5434 sayılı Kanun’un 102. maddesi ve 2829 sayılı Kanun’un 5. maddesinde yer alan bu düzenlemeler uyarınca, ölüm tarihinde Emekli Sandığıyla ilgisi bulunmayanların (iştirakçi olmayanların) veya diğer sosyal güvenlik kuruluşlarına tabi olmayanların, tasfiye edilmiş hizmetlerinin, dul ve yetimleri tarafından ihya edilebilmesine imkan bulunmadığı açıktır.
Öte yandan, 5434 sayılı Kanun’un 66. maddesinde, 10 yıl ve daha fazla fiili hizmet süresi olan Sandık iştirakçilerinin vefatı halinde, dul ve yetimlerine aylık bağlanacağı öngörülmüş iken; 5510 sayılı Kanun’un 32. maddesi ve Geçici 4. maddesinin ondördüncü fıkrasıyla getirilen düzenlemelerle, dul ve yetim aylığı bağlanması için gerekli olan fiili hizmet süresi 10 yıldan 5 yıla düşürülmüştür.
5510 sayılı Kanun’un Geçici 4. maddesinin onbeşinci fıkrasında ise, bu Kanun’un yürürlüğe girdiği 01/10/2008 tarihinden önce 5434 sayılı Kanun’a göre iştirakçi olup, bu tarihten sonra sigortalılığı bulunmayanların borçlandığı ve ihya ettiği hizmetleriyle birlikte aylığa hak kazanmaları ve talepte bulunmaları halinde, borçlanılan ve ihya edilen hizmetlere ilişkin paranın ödendiği tarihi takip eden ay başından itibaren kendilerine veya dul ve yetimlerine 5434 sayılı Kanun hükümlerine göre aylık bağlanacağı belirtilmiştir.

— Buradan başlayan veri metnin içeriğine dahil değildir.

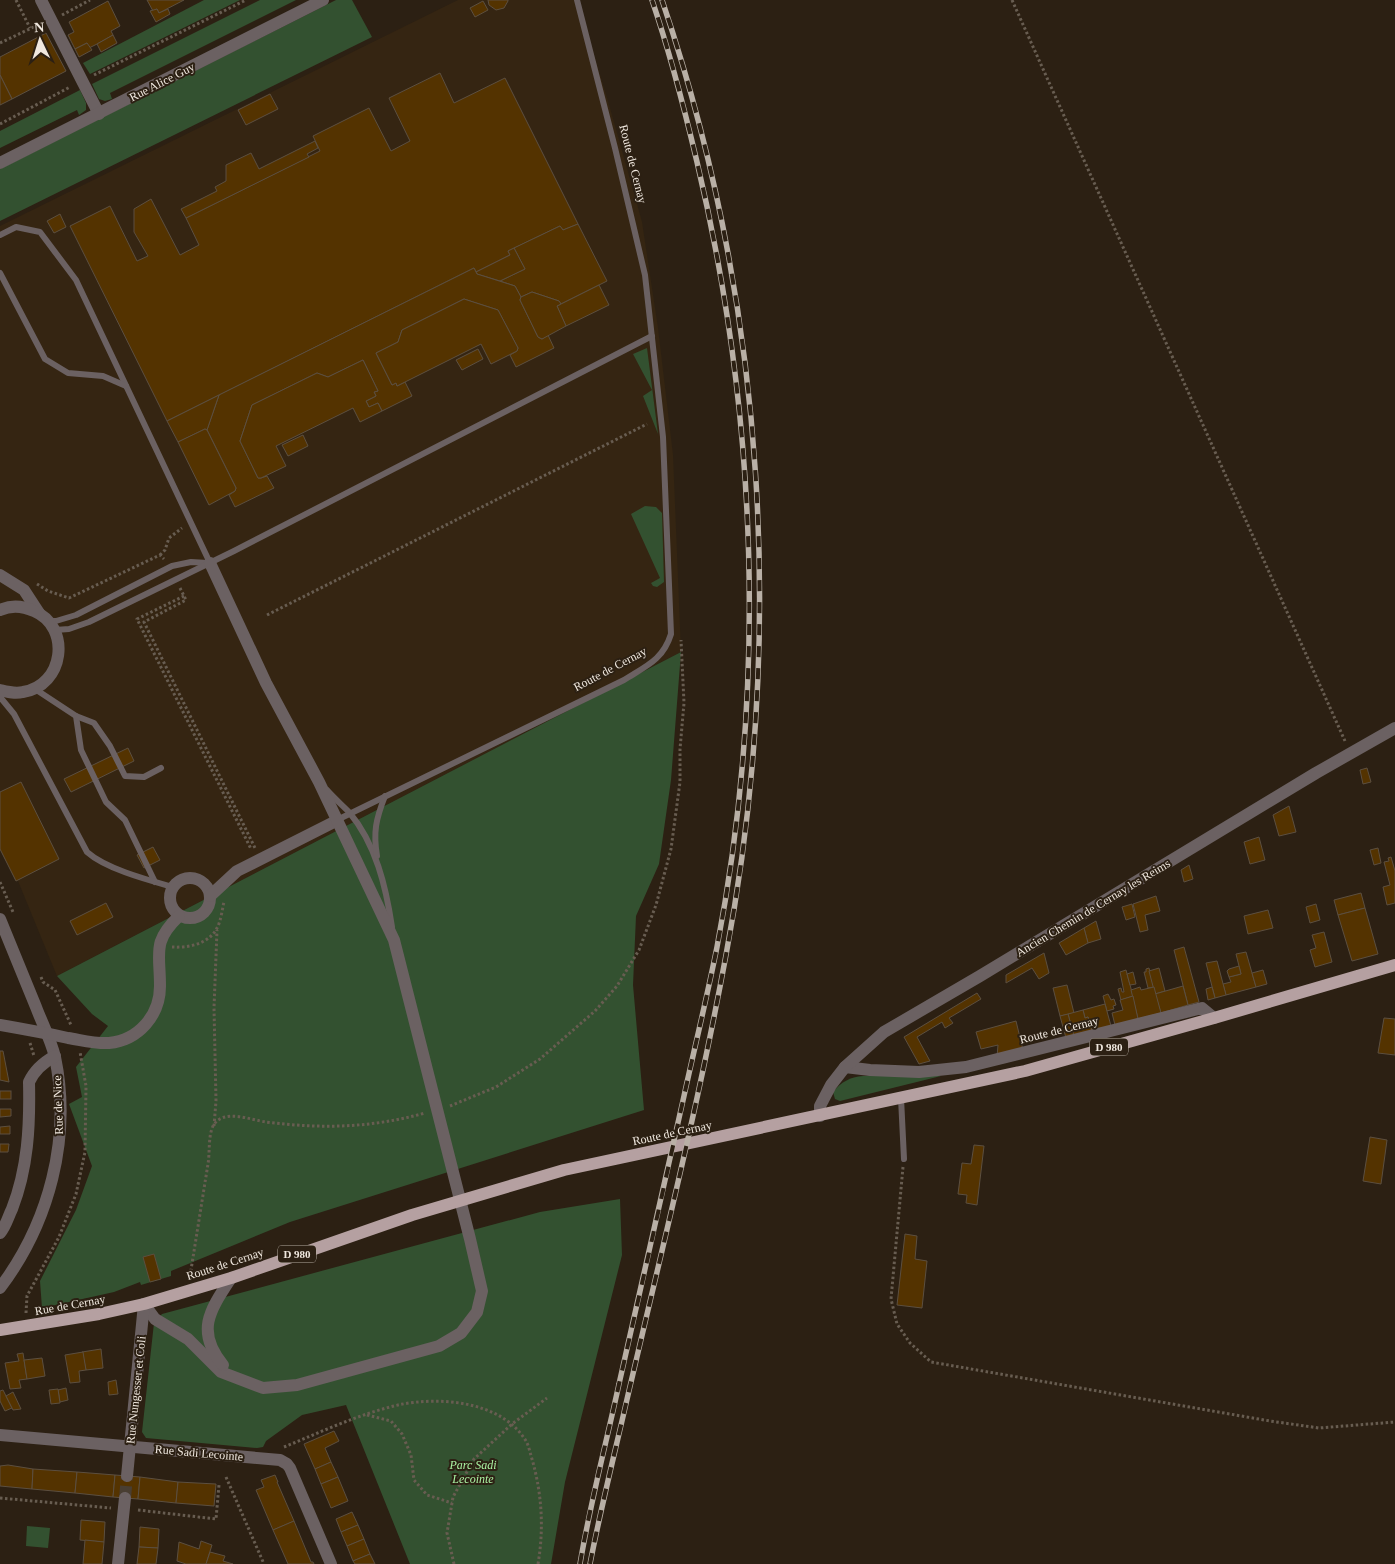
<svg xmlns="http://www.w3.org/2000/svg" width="1395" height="1564" viewBox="0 0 1395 1564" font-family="'Times New Roman',serif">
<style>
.built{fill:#352512}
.green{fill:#335130}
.building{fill:#543300;stroke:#5c4f40}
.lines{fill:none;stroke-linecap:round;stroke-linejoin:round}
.street-tunnel{stroke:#493e32;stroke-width:12;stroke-dasharray:12 6;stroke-linecap:butt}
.path{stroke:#685d51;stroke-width:3;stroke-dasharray:2.5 2.5;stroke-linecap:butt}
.lane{stroke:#6b6162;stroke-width:6}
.street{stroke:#6b6162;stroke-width:12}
.primary{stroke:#b5a0a1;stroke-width:12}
.rail-casing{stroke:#b9b0a6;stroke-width:5.5}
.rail{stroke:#2c2013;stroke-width:4;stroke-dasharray:11;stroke-linecap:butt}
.labels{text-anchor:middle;stroke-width:4;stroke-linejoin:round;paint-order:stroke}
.shield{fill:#2c2013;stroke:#b5aca2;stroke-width:1}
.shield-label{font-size:11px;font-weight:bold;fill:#f0e8df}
.street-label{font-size:12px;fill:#f0e8df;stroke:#2c2013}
.park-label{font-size:12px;font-style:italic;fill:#aaf2a3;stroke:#2c2013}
</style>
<rect width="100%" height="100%" fill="#2c2013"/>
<polygon class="built" points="458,0 577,0 608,101 642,222 658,328 673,455 681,652 57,976 0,837 0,226"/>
<g class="green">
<polygon points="204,0 240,0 90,74 83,63"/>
<polygon points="260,0 296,0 110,93 112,99 105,101 99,99 92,84"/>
<polygon points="336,0 352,0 372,37 0,221 0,169"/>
<polygon points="80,90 86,103 86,110 79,115 77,110 0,148 0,131"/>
<polygon points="647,348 658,434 643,396 652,390 633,354"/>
<polygon points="645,506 656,507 662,513 664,582 657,587 653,586 651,583 660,578 631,514"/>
<polygon points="681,652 671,780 659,864 636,916 633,985 644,1110 290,1222 171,1271 171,1276 141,1285 140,1282 114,1292 42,1308 40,1281 76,1210 92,1166 69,1104 82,1097 76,1067 108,1026 92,1014 57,976"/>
<path d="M863,1076H941L840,1101L835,1099L833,1092C841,1082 850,1077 863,1076Z"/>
<polygon points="620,1199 622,1255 565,1482 551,1564 410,1564 346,1405 302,1415 266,1441 263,1447 257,1448 146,1438 142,1432 154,1323 162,1314 540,1212"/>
<polygon points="27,1526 50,1528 48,1548 26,1546"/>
</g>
<g class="building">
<polygon points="147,0 184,0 159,13 157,9 153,11"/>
<polygon points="488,0 508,0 508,1 504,8 496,10 489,5"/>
<polygon points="108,1 120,26 111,31 113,35 97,44 89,48 87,43 75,49 68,35 74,32 69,22"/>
<polygon points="483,1 488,10 475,17 470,8"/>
<polygon points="157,9 159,13 168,9 170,14 156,22 150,11"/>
<polygon points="46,33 66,71 12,99 0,75 0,57"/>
<polygon points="113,35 117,43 101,52 97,44"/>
<polygon points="87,43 92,50 79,57 75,49"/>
<polygon points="440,73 454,103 505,78 578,224 563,230 560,226 508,251 510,255 476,272 474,268 167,421 70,226 110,206 137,261 148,256 134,232 134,209 151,199 180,255 199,245 186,218 320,151 313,136 369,108 391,151 410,141 389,98"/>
<polygon points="0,75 12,99 0,105"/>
<polygon points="270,94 278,109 246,125 238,110"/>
<polygon points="315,141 318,148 307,154 309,157 186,218 181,209 217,191 215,187 226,181 226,165 251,153 259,169"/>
<polygon points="60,214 66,227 54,233 47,221"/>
<polygon points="578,224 607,281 561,304 559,301 532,292 521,297 515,286 500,281 525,269 514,248 560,226 563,230"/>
<polygon points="514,248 525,269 500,281 477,274 476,272 510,255 508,251"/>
<polygon points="474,268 477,274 515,286 521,297 520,300 538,337 542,339 548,335 554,348 516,367 510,355 517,351 518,348 498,310 464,299 402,330 398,342 376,353 392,385 396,383 397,386 405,382 412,396 382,411 378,403 369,407 366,401 376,396 374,392 378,391 363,360 328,377 317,373 252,405 240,441 258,478 261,478 267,476 274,488 235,507 229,495 235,491 236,488 207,430 219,395"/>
<polygon points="599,285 609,305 566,326 557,306"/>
<polygon points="532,292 559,301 561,304 557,306 566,326 542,339 538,337 520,300 521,297"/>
<polygon points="464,299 498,310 518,348 517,351 491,364 481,344 397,386 396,383 392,385 376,353 398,342 402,330"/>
<polygon points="478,349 483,359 462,370 456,360"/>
<polygon points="363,360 378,391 374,392 376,396 366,401 369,407 378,403 382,411 360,422 353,408 276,446 286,466 261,478 258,478 240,441 252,405 317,373 328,377"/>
<polygon points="219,395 207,430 205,429 178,442 167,421"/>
<polygon points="205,429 207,430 236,488 235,491 209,505 178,442"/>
<polygon points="303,435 308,446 288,456 282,445"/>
<polygon points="128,748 134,761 71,792 64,779"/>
<polygon points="1367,768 1371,782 1363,784 1360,770"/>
<polygon points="21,782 59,859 16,881 0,849 0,792"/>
<polygon points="1289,806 1296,832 1279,836 1273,815"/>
<polygon points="1259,837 1265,860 1250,864 1244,842"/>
<polygon points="153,847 160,860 144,868 137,855"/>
<polygon points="1378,848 1381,863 1374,865 1370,850"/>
<polygon points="1391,857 1395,871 1395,903 1387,905 1383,887 1390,885 1384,862 1389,861 1388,858"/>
<polygon points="1189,865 1193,879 1184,882 1181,870"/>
<polygon points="1361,893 1365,908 1338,915 1334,900"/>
<polygon points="1156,896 1160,911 1145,915 1148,930 1140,932 1133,904"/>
<polygon points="106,903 113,917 77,935 70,921"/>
<polygon points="1132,904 1135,917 1126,920 1122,907"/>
<polygon points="1316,904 1320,920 1310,923 1306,907"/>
<polygon points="1365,908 1378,954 1352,961 1338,915"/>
<polygon points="1268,910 1273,928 1248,934 1244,916"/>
<polygon points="1096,921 1101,939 1088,943 1084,928"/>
<polygon points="1084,928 1088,943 1066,955 1059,943"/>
<polygon points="1324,932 1332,962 1315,967 1310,950 1316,948 1312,935"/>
<polygon points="1184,947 1199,1002 1188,1005 1174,950"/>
<polygon points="1246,952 1256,987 1226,995 1223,984 1231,982 1229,977 1241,974 1236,954"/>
<polygon points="1044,953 1049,973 1039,979 1032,968 1006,983 1006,975"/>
<polygon points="1217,961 1226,995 1215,998 1206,963"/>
<polygon points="1239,966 1241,974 1229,977 1227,971 1229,969"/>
<polygon points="1149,968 1154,987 1148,988 1144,972 1146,972 1146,969"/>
<polygon points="1159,968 1165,991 1155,994 1149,971"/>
<polygon points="1126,970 1133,996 1121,1000 1118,989 1121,988 1122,992 1124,992 1120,972"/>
<polygon points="1263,970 1267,984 1256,987 1252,973"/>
<polygon points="1133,972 1136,984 1130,985 1127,974"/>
<polygon points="1067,985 1074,1013 1060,1016 1053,988"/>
<polygon points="1183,986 1188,1005 1161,1013 1155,994"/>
<polygon points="1140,987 1141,990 1154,987 1161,1013 1138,1019 1131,990"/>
<polygon points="1212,987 1215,998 1208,1000 1206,989"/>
<polygon points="977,993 981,999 949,1018 953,1023 945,1028 942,1022 917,1037 930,1061 919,1064 904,1037"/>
<polygon points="1108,994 1111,1000 1114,999 1116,1005 1113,1006 1114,1009 1107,1011 1103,996"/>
<polygon points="1133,996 1138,1019 1115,1025 1112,1013 1123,1010 1120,1000"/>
<polygon points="1105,1004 1111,1026 1092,1031 1088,1017 1085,1018 1083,1010"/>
<polygon points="1083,1010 1085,1018 1088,1017 1092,1031 1074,1036 1068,1014"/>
<polygon points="1068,1014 1074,1036 1066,1038 1060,1016"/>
<polygon points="1384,1018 1395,1019 1395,1055 1378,1053"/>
<polygon points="1016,1021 1023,1050 997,1057 998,1045 981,1049 976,1032"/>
<polygon points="0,1051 3,1051 9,1082 0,1080"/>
<rect x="0" y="1091" width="11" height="8"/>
<polygon points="0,1109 11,1109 11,1116 0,1117"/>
<polygon points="10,1126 10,1134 0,1134 0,1127"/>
<polygon points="1370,1137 1387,1140 1381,1184 1363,1181"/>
<polygon points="0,1144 9,1144 8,1152 0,1152"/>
<polygon points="974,1145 984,1146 977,1205 966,1203 967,1195 958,1194 962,1163 971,1164"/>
<polygon points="905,1234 917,1236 915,1259 927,1261 922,1308 897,1305"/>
<polygon points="154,1254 161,1279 150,1282 143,1257"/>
<polygon points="101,1349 103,1368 86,1370 82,1352"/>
<polygon points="83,1352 86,1370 79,1371 80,1382 70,1383 65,1355"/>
<polygon points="23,1353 27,1379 19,1380 21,1388 10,1389 5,1363 19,1361 17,1354"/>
<polygon points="42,1358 45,1376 27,1379 24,1360"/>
<polygon points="116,1380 118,1394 109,1395 108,1382"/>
<polygon points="66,1388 68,1400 60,1402 58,1390"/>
<polygon points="58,1389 60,1403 51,1404 49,1390"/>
<polygon points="3,1390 12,1408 5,1411 0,1401 0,1391"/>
<polygon points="13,1392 21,1409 13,1410 6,1396"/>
<polygon points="334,1431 339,1441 325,1448 331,1462 315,1469 304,1444"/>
<polygon points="331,1462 338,1477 321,1484 315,1469"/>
<polygon points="8,1465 33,1469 32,1489 0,1486 0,1466"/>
<polygon points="33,1469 77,1472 75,1493 32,1489"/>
<polygon points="77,1472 115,1475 113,1497 75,1493"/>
<polygon points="115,1475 140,1477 138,1499 113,1497"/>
<polygon points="275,1475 278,1482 277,1482 294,1521 273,1530 256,1490 264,1487 261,1480"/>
<polygon points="140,1477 178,1482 176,1503 138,1499"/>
<polygon points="338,1477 348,1501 331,1508 321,1484"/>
<polygon points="178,1482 216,1484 214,1506 176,1503"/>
<polygon points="352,1512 358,1525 341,1532 336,1519"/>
<polygon points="81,1520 105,1522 104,1542 80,1540"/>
<polygon points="294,1521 311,1562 313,1562 314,1564 288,1564 273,1530"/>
<polygon points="358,1525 364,1539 347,1546 341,1532"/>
<polygon points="140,1527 159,1529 158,1548 139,1547"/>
<polygon points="364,1539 370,1554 353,1561 347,1546"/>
<polygon points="85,1540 104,1542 102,1564 83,1564"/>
<polygon points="201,1541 212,1545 206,1564 186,1564 177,1561 179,1542 199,1549"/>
<polygon points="139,1547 158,1548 156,1564 137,1564"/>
<polygon points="210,1552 225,1556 223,1561 233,1564 206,1564"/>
<polygon points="370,1554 375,1564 355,1564 353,1561"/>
</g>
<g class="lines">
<polyline class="street-tunnel" points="125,1498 127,1476"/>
<g class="path">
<polyline points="16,0 30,28"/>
<polyline points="1012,0 1345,741"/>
<polyline points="62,15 90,0"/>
<polyline points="0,43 40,24"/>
<polyline points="94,75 246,0"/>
<polyline points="0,124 70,87"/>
<polyline points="160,555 165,550 169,538 182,528"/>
<polyline points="37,584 48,591 69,598 160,555 164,559"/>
<polyline points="180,588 186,600 144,622 255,848"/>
<polyline points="184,596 137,619 251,849"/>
<polyline points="267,615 647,424"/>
<polyline points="0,882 13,912"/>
<path d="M172,947C188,948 209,944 217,928C221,921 222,910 224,902"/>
<polyline points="41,977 43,982 55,990 71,1025"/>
<polyline points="30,1043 34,1056"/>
<polyline points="450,1106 496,1087 540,1059 595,1011 617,986 639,950 656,905 671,849 680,782 680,749 684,703 681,640"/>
<polyline points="214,1126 216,1101 214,1008 217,930"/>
<polyline points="903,1167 891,1299 897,1324 910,1343 931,1362 1270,1421 1319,1428 1395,1422"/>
<path d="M190,1276C196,1239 202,1201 208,1164C210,1152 208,1137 213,1126C223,1108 251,1120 266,1122C322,1129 371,1128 425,1113"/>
<polyline points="26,1313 27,1296 59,1237 76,1194 85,1152 86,1086 80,1052"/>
<polyline points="367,1415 391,1421 402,1434 411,1455 414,1480 427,1495 452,1503"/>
<path d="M284,1447C321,1432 359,1414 398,1405C439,1396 502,1401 526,1441C529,1446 530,1453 532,1459C542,1494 544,1529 538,1564"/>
<polyline points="226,1477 264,1564"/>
<polyline points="0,1498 111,1508"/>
<polyline points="138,1510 216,1519 219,1485"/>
<polyline points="454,1564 447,1533 453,1497 474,1459 512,1424 547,1398"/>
</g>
<g class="lane">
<polyline points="0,235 16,227 40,232 76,280 210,563"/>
<polyline points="0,273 45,359 68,373 103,376 126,386"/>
<polyline points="49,621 56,621 76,615 172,566 191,562 208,563"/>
<polyline points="55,630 69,629 89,622 234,551 652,336"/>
<polyline points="35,689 76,716 81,750 106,802 125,820 155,882"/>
<path d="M0,697L14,714L87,852C106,869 148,880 173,887"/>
<polyline points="76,716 94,723 110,746 125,776 144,777 161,768"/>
<path d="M327,790C334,798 342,805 349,812C376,844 386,887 392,927"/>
<path d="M337,820L624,680C646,666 663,660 671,634L663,437L645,275L615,148L577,0"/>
<path d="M377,856C373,832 376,819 385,796"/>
<polyline points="901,1098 904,1159"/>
</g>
<g class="street">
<polyline points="41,0 99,114"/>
<polyline points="0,163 323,0"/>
<polyline points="0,575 24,590 39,613"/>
<path d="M0,610C11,605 23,606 34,611C72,627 64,686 23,692C15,694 8,692 0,690"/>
<circle cx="190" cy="898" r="20"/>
<polyline points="210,896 237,871 336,821"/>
<path d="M0,919C12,948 24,978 36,1007C42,1023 51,1040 55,1057C72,1138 49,1223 0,1288"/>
<path d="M0,1025C23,1029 45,1033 68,1038C81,1040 96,1044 109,1043C139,1040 160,1015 160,986C160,952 152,942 179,916"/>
<polyline points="845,1067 870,1070 919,1072 966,1067 1202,1008 1214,1018"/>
<polyline points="820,1116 820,1106 831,1085 845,1067 884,1032 980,976 1316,773 1395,728"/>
<path d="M0,1233C6,1226 8,1217 12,1209C28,1168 30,1126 29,1082C34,1071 44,1062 55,1056"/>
<polyline points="144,1304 155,1319 188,1339 221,1372 263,1388 297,1385 439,1346 461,1333 477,1312 482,1291 470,1239 394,940 319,782 266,683 210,563"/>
<path d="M223,1365C195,1331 210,1310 231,1278"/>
<polyline points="0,1435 280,1460 287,1464 290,1468 331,1564"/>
<polyline points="127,1476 144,1304"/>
<polyline points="118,1564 125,1498"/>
</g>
<polyline class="primary" points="0,1330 99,1314 144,1304 231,1278 412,1215 564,1170 1025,1071 1214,1018 1395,965"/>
<defs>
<g id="rail">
<path d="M580,1564C590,1504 606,1444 619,1384C641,1288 663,1192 684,1096C695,1046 707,997 717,947C767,687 758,419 697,162C684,107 670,53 652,0"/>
<path d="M590,1564C600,1512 613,1460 625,1408C660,1257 698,1107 726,955C786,637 766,307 662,0"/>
</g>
</defs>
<use href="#rail" class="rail-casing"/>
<use href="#rail" class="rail"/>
</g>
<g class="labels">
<g class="shield">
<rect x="1090" y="1038.5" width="38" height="17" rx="4"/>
<rect x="278" y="1245.5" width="38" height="17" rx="4"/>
</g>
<g class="shield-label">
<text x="1109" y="1051">D 980</text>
<text x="297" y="1258">D 980</text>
</g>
<g class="street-label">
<text transform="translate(162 82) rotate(-27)" y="4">Rue Alice Guy</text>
<text transform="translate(633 164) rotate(76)" y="4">Route de Cernay</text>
<text transform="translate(610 669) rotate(-28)" y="4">Route de Cernay</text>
<text transform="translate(1093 908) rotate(-31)" y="4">Ancien Chemin de Cernay les Reims</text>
<text transform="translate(1059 1030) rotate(-14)" y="4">Route de Cernay</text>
<text transform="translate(58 1105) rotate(-92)" y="4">Rue de Nice</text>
<text transform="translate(672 1133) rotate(-12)" y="4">Route de Cernay</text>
<text transform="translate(225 1264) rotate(-18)" y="4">Route de Cernay</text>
<text transform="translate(70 1305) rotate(-10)" y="4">Rue de Cernay</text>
<text transform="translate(136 1390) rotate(-84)" y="4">Rue Nungesser et Coli</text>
<text transform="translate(199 1453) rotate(5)" y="4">Rue Sadi Lecointe</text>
</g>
<g class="park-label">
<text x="473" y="1469">Parc Sadi<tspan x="473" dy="14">Lecointe</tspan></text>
</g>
</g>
<g transform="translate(40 40) rotate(356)" stroke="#2c2013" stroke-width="4" paint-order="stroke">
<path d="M0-4L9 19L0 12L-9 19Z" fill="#f0e8df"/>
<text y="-8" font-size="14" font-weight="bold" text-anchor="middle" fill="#f0e8df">N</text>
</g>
</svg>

5510 sayılı Kanun’la getirilen bu düzenlemelerle, 01/10/2008 tarihinden önce 5434 sayılı Kanun’a göre iştirakçi olup, 01/10/2008 tarihinden sonra sigortalılığı bulunmayanların dul ve yetimlerince hizmet ihyasında bulunulmasına ve ihya edilen hizmetlerle birlikte en az 5 yıllık fiili hizmet süresi olanlara da dul ve yetim aylığı bağlanmasına imkan sağlandığı; 5434 ve 2829 sayılı Kanunlarda yer alan düzenlemelerden farklı olarak, hizmet ihyası için “ilgilinin ölüm tarihinde sigortalı/iştirakçi olması” ve “ölüm tarihinden itibaren 6 aylık sürede ihya için gerekli olan tutarın yatırılmış olması” şartlarının ise aranmadığı anlaşılmaktadır.
Buna göre, davacının eşinin 01/10/2008 tarihinden önce (1967-1972 yılları arasında) Sandık iştirakçisi olduğu, 01/10/2008 tarihinden sonra herhangi bir sigortalılığın bulunmadığı, dolayısıyla 5510 sayılı Kanun’un Geçici 4. maddesinin onbeşinci fıkrasında düzenlenen hizmet ihyası için gerekli olan koşulların davacı açısından oluştuğu dikkate alındığında; davacının 30/10/1979 tarihinde vefat eden eşinin, tasfiye edilen 5 yıllık hizmetinin 5510 sayılı Kanun’un Geçici 4. maddesinin onbeşinci fıkrası uyarınca ihya edilmesi ve ihya edilen hizmetlere ilişkin tutarların ödendiği tarihi izleyen ay başından itibaren de davacıya dul aylığı bağlanması gerektiği sonucuna ulaşılmıştır.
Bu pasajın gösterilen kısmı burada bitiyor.